>>>>>

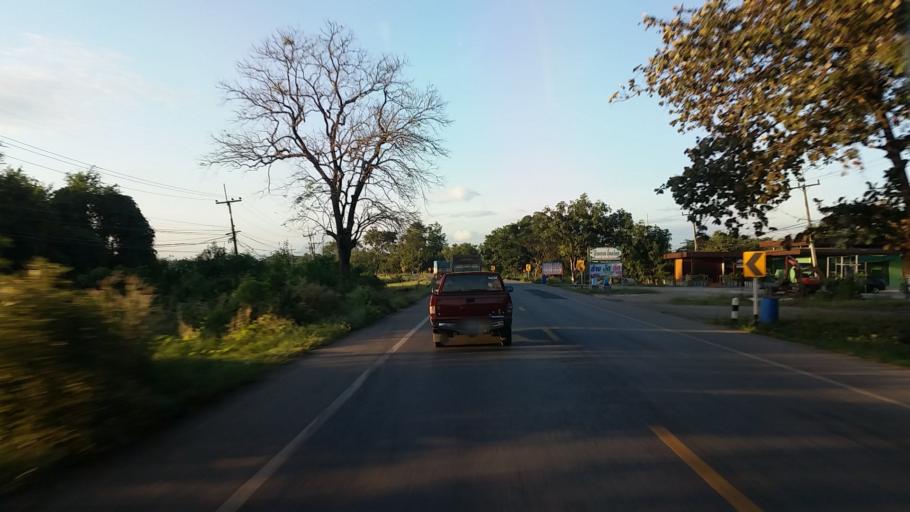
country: TH
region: Lop Buri
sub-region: Amphoe Lam Sonthi
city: Lam Sonthi
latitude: 15.2926
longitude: 101.3521
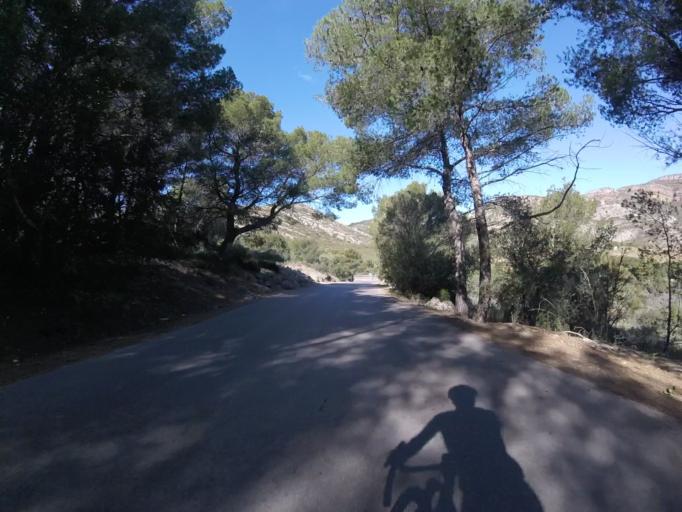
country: ES
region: Valencia
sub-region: Provincia de Castello
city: Orpesa/Oropesa del Mar
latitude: 40.0738
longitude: 0.1122
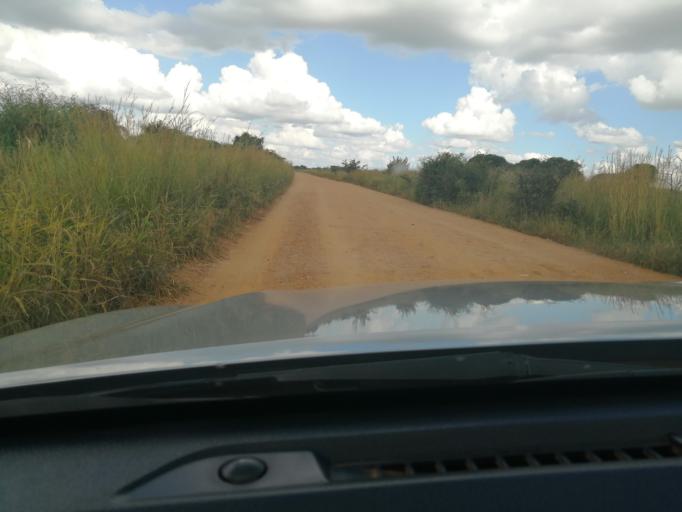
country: ZM
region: Lusaka
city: Lusaka
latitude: -15.2091
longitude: 28.0876
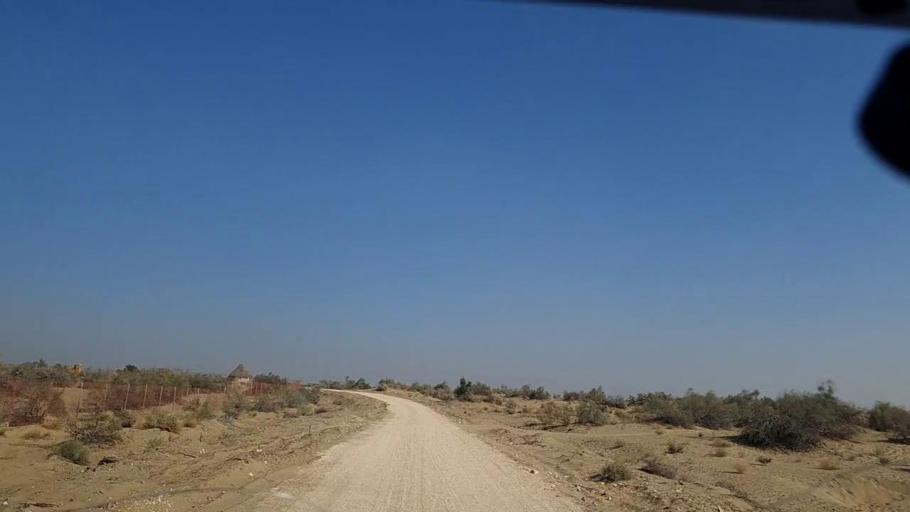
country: PK
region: Sindh
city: Khanpur
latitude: 27.5585
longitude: 69.3997
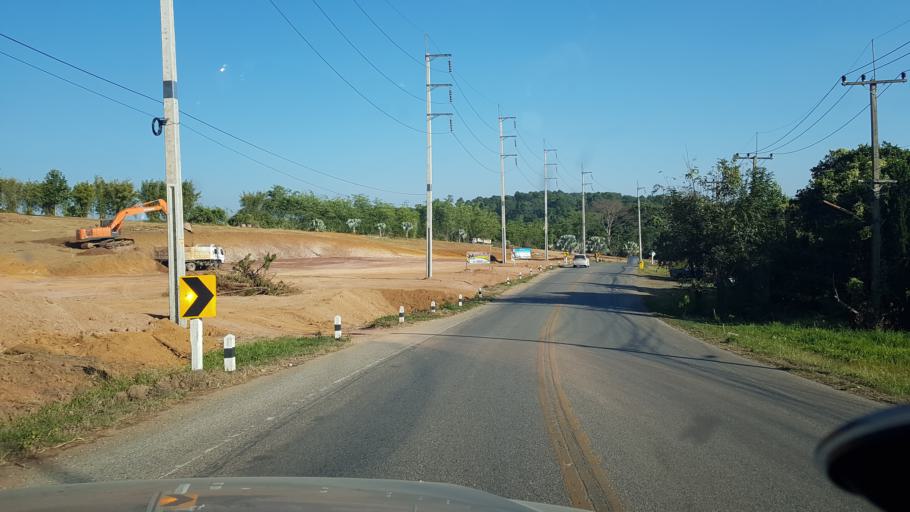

<<<<<

Problem = Substitute "lat" for every occurrence of "latitude" in the listing above and reproduce the full listing with no other changes, leaving out the pictures.

Task output =
country: TH
region: Lop Buri
sub-region: Amphoe Lam Sonthi
city: Lam Sonthi
lat: 15.2926
longitude: 101.3521
country: ES
region: Valencia
sub-region: Provincia de Castello
city: Orpesa/Oropesa del Mar
lat: 40.0738
longitude: 0.1122
country: ZM
region: Lusaka
city: Lusaka
lat: -15.2091
longitude: 28.0876
country: PK
region: Sindh
city: Khanpur
lat: 27.5585
longitude: 69.3997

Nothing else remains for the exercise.